Updated

Relatives and supporters of a jailed vigilante leader who holds dual U.S. and Mexican citizenship said Tuesday that she and her community police force never demanded bail for or mistreated the prisoners in their care.

Nestora Salgado, a resident of the Seattle suburb of Renton, was arrested in August 2013 after people detained by the community force she leads in the southern state of Guerrero alleged that they had been kidnapped. A federal judge cleared Salgado of those charges last year, but related state charges have kept her locked up.

Salgado's fellow commanders said during a news conference in Mexico City that the force in the town of Olinala never demanded bail money, which her accusers called ransom. The commanders said many of those detained were youths held at the request of their parents for "re-education."

"The communitarian system does not request any bail," said regional community police commander Cruz Morales Reyes. "It does not request any ransom. There is no amount of money that can get someone out."

A state law allows Olinala and Guerrero's other indigenous communities to organize their own police forces.

Morales said the community police, which rose up as a result of corruption within the local government and organized crime, arrests people accused of crimes but also young people whose parents deem them out of control.

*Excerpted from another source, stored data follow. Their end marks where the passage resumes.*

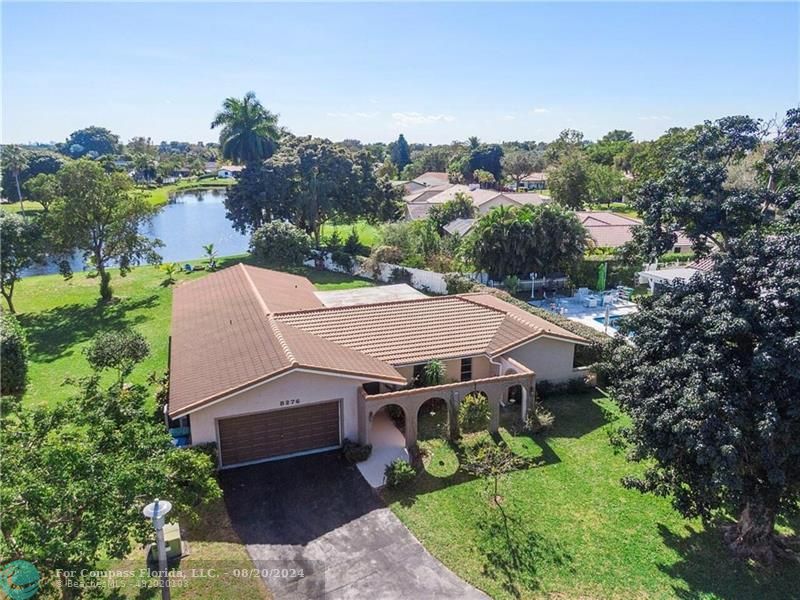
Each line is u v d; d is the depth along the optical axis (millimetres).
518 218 41875
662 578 14000
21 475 10156
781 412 12750
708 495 13469
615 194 82062
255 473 18938
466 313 27016
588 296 40750
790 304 13180
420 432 21844
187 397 18641
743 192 22953
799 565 14453
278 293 30766
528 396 21969
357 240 55812
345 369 19953
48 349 31406
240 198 57562
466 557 14742
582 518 16406
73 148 184125
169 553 14422
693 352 13820
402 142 176500
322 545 15227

One of those was Francisco Flores Jiménez, who said his mother asked that he be held and "re-educated" by the community police. He described a regimen of manual labor and lessons about the value of hard work. He said detainees who worked hard were fed well, while those who didn't received whatever was available.

Flores also questioned charges by some detainees that they were abused. "In my case, I was never mistreated," he said.

Giovani Torres, a group level community police commander, said Nestora Salgado was among the citizens who rose up against the criminality in Olinala. She distinguished herself through her bravery and was elected as a commander by an assembly of community police members, Torres said.

Salgado grew up in Olinala and moved to the U.S. when she was about 20. Eventually she began making regular visits back to her hometown.

"The government knows perfectly well that all of the charges they're accusing Nestora of are false," said her sister Cleotilde Salgado García.